One possible explanation is that the effectiveness of a method depends heavily on its underlying modelling assumptions, and whether those assumptions align with how a particular type of text is actually produced.
Generative assumptions and discourses
In structured or semi-structured discourse, such as academic papers, policy reports, or conference presentations, authors typically have a clear topic in mind and organise their content around themes.
For example, academic papers often begin with a title, which signals the intended scope of the paper. In such contexts, it is quite plausible that topics play a causal role in shaping the text. The generative assumption (documents arise from a mixture of topics) may therefore be a reasonable approximation.
However, in unprompted and unstructured discourse, such as consumer reviews, interviews, or most social media posts, text often emerges from a mix of experiences, emotions, and fragmented thoughts.
In these cases, language production may look more like:
experience → emotion → expression
rather than:
topic → words → document
Here, topics may not be the underlying causes of text generation. Instead, they may function as post-hoc abstractions that summarise recurring semantic patterns across documents.

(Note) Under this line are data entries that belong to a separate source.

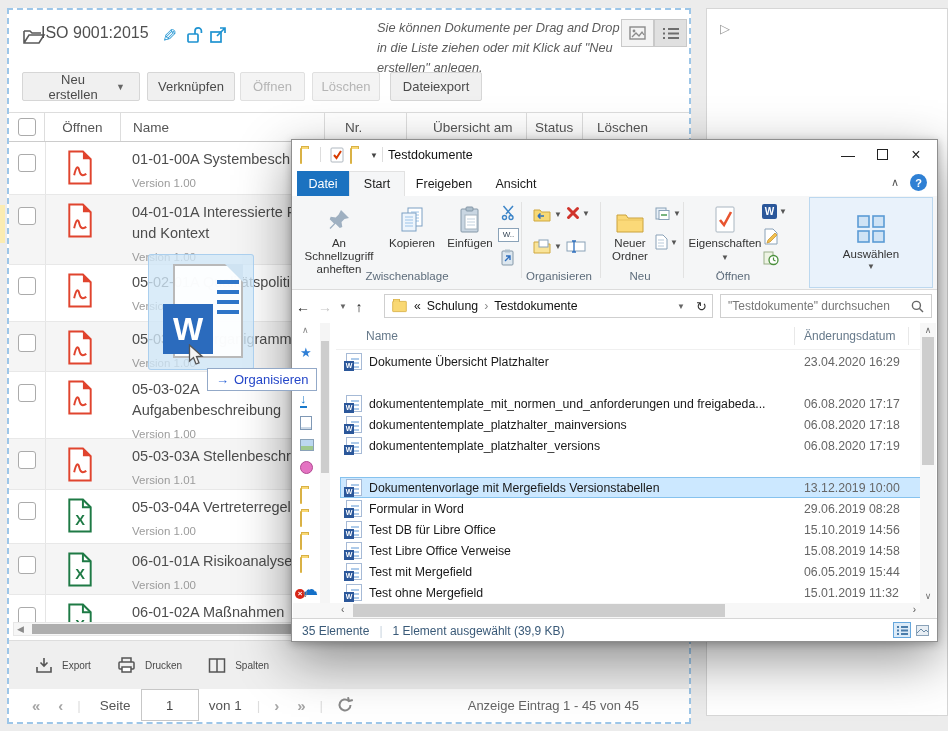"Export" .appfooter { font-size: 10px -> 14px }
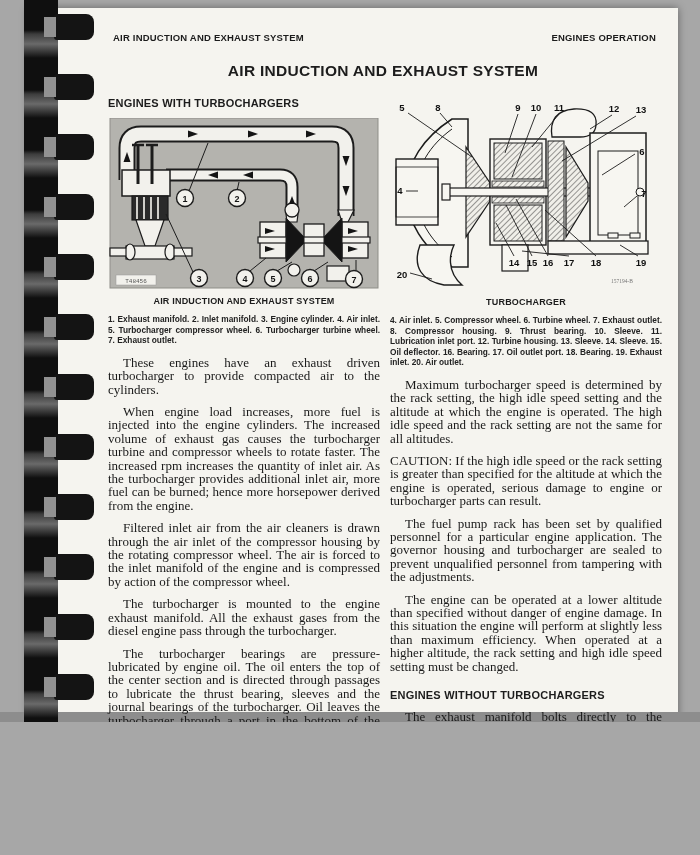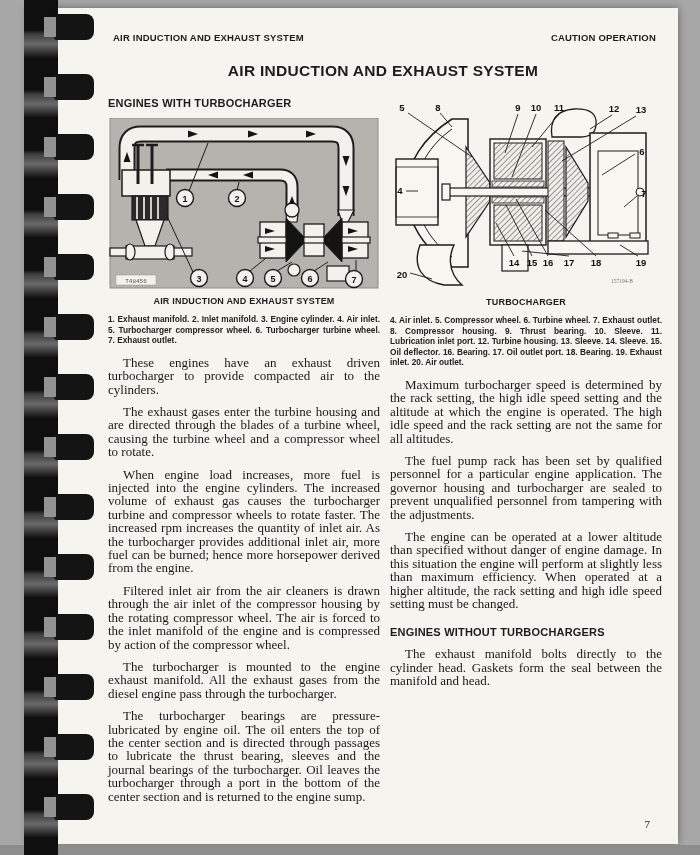"AIR INDUCTION AND EXHAUST SYSTEM" #screen { height: 855px -> 722px }
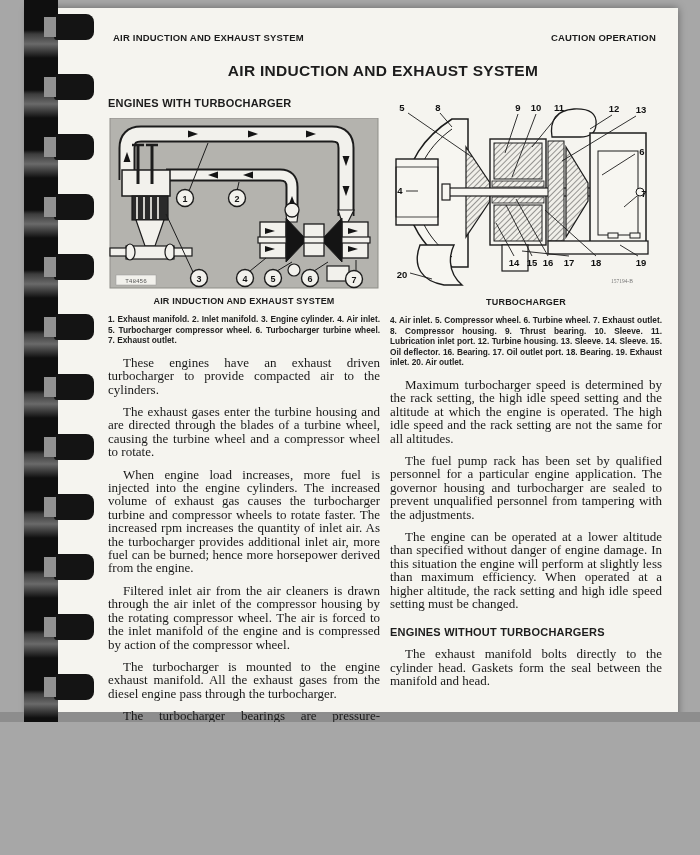"CAUTION OPERATION" span { text: CAUTION -> ENGINES }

This suggests a possible hypothesis:
Generative topic models may work particularly well for structured discourse, while clustering-based approaches may be better suited for highly unstructured or experiential text.
This hypothesis remains an open empirical question and likely depends on the dataset and analytical goals.
Reflections
Perhaps the key question is not whether the generative assumption is correct, but when it is useful.
Topic modelling may be better understood not as a single technique, but as a family of methods for discovering structure in text, each built on different assumptions about how language is produced.